### 页面原文
今生有幸,从我少年入学直至高中毕业,得到两位沒齿难忘恩师的教诲。

 

师恩如山,高山巍巍,使人崇敬。师恩似海,大海浩瀚,无法估量。

 

这两位恩师,一位是我的启蒙老师,小学一至三年级教算术的班主任王老师。另一位则是高中阶段教语文、当了两年班主任的罗老师。

 

小学王老师,之所以令我终生难忘,完全由于当年我所谓的“右派言论”使她受到牵连,被调离学校不知去向如何。虽然我和她已经离别六十年了,时至今日,她的音容笑貌,时常浮现在脑海中,每每想起她总是深感痛心疾首。为此我写了一篇文章《十岁那年我差点成为小右派》,重温往事,寄托思念。

 

另一位令我行思坐忆的,则是高中阶段教我们语文,当了两年班主任的罗老师。他的文彩飞扬、知书达礼,讲起课来字字珠玑、引人入胜,令人回味无穷,给我留下深刻的印象。

 

每当目睹作家文豪演讲时,或是看一些小说作品时,罗老师的形象总会赫然耸现在我的脑海中,以罗老师和他们相比较,他是我中学生涯中的最后一任班主任。

      

记得高一下学期一开学,我们班就换了个新班主任,那天第一节就是他的语文课。

      

上课铃声一响,老师准时走进教室。他中等偏上的身材,仪表堂堂,风度翩翩,皮肤白皙,花白的头发中分式,头上就像顶了一本翻开的书似的。鼻子上架了一副黑色宽框眼镜。上身穿一件月白色粗布中式对襟小掛,下身穿一条浅灰色,裤线熨的笔直的裤子,脚上穿着棕色三接头皮鞋。

 

     班长喊:“起立”,同学们站起来齐声喊:“老师好”。然而老师并没有马上回复“同学们好”,而是将教室巡视一周,最后将目光停留在他的右前方,所以大家也没有坐下。就这样僵持了约十秒钟,教室里安静得好像空气凝结了一样,没有丝毫声响。

### 任务要求
根据上面这篇回忆恩师的文章,回答下列问题:
1. 王老师在小学教什么科目,担任哪几个年级的班主任?
2. 作者为王老师写的那篇文章题目是什么?
3. 罗老师第一次走进教室时,脚上穿的是什么鞋?

### 所给资料
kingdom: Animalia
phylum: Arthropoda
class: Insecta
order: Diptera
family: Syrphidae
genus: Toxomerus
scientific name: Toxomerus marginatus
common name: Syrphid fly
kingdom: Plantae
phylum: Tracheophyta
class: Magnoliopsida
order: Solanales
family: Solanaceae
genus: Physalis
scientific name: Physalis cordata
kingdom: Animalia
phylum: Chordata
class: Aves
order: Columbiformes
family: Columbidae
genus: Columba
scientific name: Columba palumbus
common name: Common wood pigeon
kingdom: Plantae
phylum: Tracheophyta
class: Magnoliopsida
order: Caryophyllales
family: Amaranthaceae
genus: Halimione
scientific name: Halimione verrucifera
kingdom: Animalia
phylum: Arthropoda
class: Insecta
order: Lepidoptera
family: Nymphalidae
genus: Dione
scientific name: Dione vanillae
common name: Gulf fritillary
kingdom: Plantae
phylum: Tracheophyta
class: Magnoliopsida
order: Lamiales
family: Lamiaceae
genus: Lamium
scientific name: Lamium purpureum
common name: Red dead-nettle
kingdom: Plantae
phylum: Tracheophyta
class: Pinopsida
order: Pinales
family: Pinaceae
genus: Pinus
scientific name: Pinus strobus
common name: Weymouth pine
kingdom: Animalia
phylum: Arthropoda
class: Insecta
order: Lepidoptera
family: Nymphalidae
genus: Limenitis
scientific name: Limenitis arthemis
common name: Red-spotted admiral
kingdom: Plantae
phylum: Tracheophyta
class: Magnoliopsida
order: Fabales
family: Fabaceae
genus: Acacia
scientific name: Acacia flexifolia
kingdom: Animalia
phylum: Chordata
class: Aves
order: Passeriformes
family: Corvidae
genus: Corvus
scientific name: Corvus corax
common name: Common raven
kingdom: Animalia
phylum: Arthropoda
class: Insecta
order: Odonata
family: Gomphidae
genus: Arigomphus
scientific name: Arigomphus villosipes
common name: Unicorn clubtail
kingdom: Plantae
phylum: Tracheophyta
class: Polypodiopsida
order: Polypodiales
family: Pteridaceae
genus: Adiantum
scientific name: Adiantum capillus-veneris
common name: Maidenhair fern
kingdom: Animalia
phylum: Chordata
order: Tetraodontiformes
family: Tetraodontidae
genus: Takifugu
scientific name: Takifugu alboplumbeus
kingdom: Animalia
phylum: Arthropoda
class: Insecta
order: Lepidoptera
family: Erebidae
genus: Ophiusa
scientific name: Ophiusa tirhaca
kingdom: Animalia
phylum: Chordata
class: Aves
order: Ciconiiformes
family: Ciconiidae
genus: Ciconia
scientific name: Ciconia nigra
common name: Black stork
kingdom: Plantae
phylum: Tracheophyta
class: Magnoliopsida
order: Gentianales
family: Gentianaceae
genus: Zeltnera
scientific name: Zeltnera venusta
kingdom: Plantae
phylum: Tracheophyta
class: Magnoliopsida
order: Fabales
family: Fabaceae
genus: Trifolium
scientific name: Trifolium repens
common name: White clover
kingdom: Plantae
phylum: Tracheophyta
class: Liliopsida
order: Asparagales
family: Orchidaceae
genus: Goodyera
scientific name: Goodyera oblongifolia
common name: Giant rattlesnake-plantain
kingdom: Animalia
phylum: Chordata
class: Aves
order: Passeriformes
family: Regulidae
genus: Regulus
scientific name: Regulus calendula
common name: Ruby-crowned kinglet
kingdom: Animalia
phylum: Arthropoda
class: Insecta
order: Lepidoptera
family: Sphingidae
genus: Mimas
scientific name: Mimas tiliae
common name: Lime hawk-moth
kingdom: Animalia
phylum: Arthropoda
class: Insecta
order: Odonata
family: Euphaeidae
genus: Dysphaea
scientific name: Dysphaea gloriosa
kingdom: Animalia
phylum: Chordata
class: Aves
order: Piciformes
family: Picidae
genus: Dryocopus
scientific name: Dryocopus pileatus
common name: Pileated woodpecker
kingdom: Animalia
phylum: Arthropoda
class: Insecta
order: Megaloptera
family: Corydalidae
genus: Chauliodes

### 练习作答
1. 教算术,担任一至三年级的班主任。
2. 《十岁那年我差点成为小右派》。
3. 棕色三接头皮鞋。